Standing desks make students more attentive
Washington: Teachers, take note! Want yourstudents to be more attentive in class? Give them standing desks! Students with standing desks are more attentive than their seated counterparts, a new study has found.
Preliminary results of the study show 12 per cent greater on-task engagement in classrooms with standing desks, which equates to an extra seven minutes per hour of engaged instruction time.
The findings were based on a study of almost 300 children in second through fourth grade who were observed over the course of a school year. Engagement was measured by on-task behaviours such as answering a question, raising a hand or participating in active discussion and off-task behaviours like talking out of turn.
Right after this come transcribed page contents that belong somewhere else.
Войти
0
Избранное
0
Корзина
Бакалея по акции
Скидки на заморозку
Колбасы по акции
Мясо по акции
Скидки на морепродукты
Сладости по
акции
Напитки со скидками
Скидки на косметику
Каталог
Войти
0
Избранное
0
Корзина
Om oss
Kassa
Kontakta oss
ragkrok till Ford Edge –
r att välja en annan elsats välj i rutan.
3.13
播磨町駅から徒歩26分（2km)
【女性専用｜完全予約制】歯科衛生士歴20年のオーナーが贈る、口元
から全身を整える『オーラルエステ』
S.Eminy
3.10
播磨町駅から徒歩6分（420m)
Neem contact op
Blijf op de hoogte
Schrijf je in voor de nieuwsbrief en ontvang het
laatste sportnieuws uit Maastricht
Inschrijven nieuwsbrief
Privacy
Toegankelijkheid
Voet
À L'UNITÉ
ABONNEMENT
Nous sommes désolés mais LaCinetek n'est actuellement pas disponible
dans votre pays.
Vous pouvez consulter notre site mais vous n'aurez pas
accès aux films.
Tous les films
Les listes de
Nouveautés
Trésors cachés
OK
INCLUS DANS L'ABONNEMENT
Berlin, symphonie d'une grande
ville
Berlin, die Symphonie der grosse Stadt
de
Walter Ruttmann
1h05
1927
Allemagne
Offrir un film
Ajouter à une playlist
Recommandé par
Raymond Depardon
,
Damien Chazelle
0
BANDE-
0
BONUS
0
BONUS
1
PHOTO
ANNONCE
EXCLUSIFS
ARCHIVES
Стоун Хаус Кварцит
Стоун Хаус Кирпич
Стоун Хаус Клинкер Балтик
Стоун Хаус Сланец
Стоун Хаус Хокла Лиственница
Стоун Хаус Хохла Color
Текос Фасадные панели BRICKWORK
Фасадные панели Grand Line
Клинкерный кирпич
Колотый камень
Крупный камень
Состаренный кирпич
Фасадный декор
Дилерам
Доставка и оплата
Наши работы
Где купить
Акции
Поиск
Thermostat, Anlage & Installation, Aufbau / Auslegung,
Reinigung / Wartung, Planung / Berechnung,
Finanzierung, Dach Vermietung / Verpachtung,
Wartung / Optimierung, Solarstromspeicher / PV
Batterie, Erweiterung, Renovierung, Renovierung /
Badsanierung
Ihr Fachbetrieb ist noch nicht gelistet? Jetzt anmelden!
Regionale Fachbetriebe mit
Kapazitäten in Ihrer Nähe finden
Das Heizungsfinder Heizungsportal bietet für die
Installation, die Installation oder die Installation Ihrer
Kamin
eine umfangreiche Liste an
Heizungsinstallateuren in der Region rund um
Standing desks - also known as stand-biased desks - are raised desks that have stools nearby, enabling students to sit or stand during class at their discretion. Mark Benden, associate professor at the Texas A&M Health Science Centre School of Public Health, became interested in the desks as a means to reduce childhood obesity and relieve stress on spinal structures that may occur with traditional desks.
Benden's previous studies have shown the desks can help reduce obesity - with students at standing desks burning 15 per cent more calories than students at traditional desks (25 per cent for obese children) - and there was anecdotal evidence that the desks also increased engagement. The latest study was the first designed specifically to look at the impact of classroom engagement.
Benden said he was not surprised at the results of the study, given that previous research has shown that physical activity, even at low levels, may have beneficial effects on cognitive ability. "Standing workstations reduce disruptive behaviour problems and increase students' attention or academic behavioural engagement by providing students with a different method for completing academic tasks (like standing) that breaks up the monotony of seated work," Benden said. "Considerable research indicates that academic behavioural engagement is the most important contributor to student achievement.
Simply put, we think better on our feet than in our seat," Benden added. The study was published in the International Journal of Health Promotion and Education.